(Teks halaman hasil transkripsi)
━━━━━━━━━━━━━━━━━━━━

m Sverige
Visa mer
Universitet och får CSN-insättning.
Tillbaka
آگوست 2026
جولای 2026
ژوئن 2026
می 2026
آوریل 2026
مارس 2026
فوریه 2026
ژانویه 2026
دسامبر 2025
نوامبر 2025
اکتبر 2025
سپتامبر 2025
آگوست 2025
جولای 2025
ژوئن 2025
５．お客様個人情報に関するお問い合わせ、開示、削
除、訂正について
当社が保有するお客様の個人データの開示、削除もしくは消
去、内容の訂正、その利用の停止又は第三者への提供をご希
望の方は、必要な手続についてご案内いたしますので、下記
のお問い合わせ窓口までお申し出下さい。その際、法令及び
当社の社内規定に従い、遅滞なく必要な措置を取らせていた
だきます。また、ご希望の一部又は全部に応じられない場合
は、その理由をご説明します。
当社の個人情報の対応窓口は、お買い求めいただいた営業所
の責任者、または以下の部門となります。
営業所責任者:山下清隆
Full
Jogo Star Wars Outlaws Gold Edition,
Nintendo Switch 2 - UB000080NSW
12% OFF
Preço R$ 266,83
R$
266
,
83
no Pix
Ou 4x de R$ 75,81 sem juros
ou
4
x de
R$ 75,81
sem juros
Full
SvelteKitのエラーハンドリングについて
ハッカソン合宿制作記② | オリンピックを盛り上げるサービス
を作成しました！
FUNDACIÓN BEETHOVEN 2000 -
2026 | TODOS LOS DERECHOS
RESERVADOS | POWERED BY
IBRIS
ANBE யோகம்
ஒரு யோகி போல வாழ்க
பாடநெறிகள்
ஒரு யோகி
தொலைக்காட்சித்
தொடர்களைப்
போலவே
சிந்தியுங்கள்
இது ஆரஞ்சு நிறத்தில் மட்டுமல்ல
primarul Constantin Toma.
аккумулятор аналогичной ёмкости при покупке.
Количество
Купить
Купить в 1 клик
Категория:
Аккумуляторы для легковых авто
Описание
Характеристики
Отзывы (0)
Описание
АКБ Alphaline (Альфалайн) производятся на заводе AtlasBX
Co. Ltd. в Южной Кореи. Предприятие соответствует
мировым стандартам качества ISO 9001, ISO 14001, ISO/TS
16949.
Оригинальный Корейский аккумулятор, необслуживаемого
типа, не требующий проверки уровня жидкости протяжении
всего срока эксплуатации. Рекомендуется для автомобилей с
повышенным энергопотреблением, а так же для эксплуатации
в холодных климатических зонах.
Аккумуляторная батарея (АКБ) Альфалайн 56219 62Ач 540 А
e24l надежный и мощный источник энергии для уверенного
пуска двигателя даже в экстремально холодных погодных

━━━━━━━━━━━━━━━━━━━━

▶ TUJUAN LATIHAN
Kutip seluruh baris di atas tanpa mengubah satu karakter pun.

▶ HASIL TUGAS
m Sverige
Visa mer
Universitet och får CSN-insättning.
Tillbaka
آگوست 2026
جولای 2026
ژوئن 2026
می 2026
آوریل 2026
مارس 2026
فوریه 2026
ژانویه 2026
دسامبر 2025
نوامبر 2025
اکتبر 2025
سپتامبر 2025
آگوست 2025
جولای 2025
ژوئن 2025
５．お客様個人情報に関するお問い合わせ、開示、削
除、訂正について
当社が保有するお客様の個人データの開示、削除もしくは消
去、内容の訂正、その利用の停止又は第三者への提供をご希
望の方は、必要な手続についてご案内いたしますので、下記
のお問い合わせ窓口までお申し出下さい。その際、法令及び
当社の社内規定に従い、遅滞なく必要な措置を取らせていた
だきます。また、ご希望の一部又は全部に応じられない場合
は、その理由をご説明します。
当社の個人情報の対応窓口は、お買い求めいただいた営業所
の責任者、または以下の部門となります。
営業所責任者:山下清隆
Full
Jogo Star Wars Outlaws Gold Edition,
Nintendo Switch 2 - UB000080NSW
12% OFF
Preço R$ 266,83
R$
266
,
83
no Pix
Ou 4x de R$ 75,81 sem juros
ou
4
x de
R$ 75,81
sem juros
Full
SvelteKitのエラーハンドリングについて
ハッカソン合宿制作記② | オリンピックを盛り上げるサービス
を作成しました！
FUNDACIÓN BEETHOVEN 2000 -
2026 | TODOS LOS DERECHOS
RESERVADOS | POWERED BY
IBRIS
ANBE யோகம்
ஒரு யோகி போல வாழ்க
பாடநெறிகள்
ஒரு யோகி
தொலைக்காட்சித்
தொடர்களைப்
போலவே
சிந்தியுங்கள்
இது ஆரஞ்சு நிறத்தில் மட்டுமல்ல
primarul Constantin Toma.
аккумулятор аналогичной ёмкости при покупке.
Количество
Купить
Купить в 1 клик
Категория:
Аккумуляторы для легковых авто
Описание
Характеристики
Отзывы (0)
Описание
АКБ Alphaline (Альфалайн) производятся на заводе AtlasBX
Co. Ltd. в Южной Кореи. Предприятие соответствует
мировым стандартам качества ISO 9001, ISO 14001, ISO/TS
16949.
Оригинальный Корейский аккумулятор, необслуживаемого
типа, не требующий проверки уровня жидкости протяжении
всего срока эксплуатации. Рекомендуется для автомобилей с
повышенным энергопотреблением, а так же для эксплуатации
в холодных климатических зонах.
Аккумуляторная батарея (АКБ) Альфалайн 56219 62Ач 540 А
e24l надежный и мощный источник энергии для уверенного
пуска двигателя даже в экстремально холодных погодных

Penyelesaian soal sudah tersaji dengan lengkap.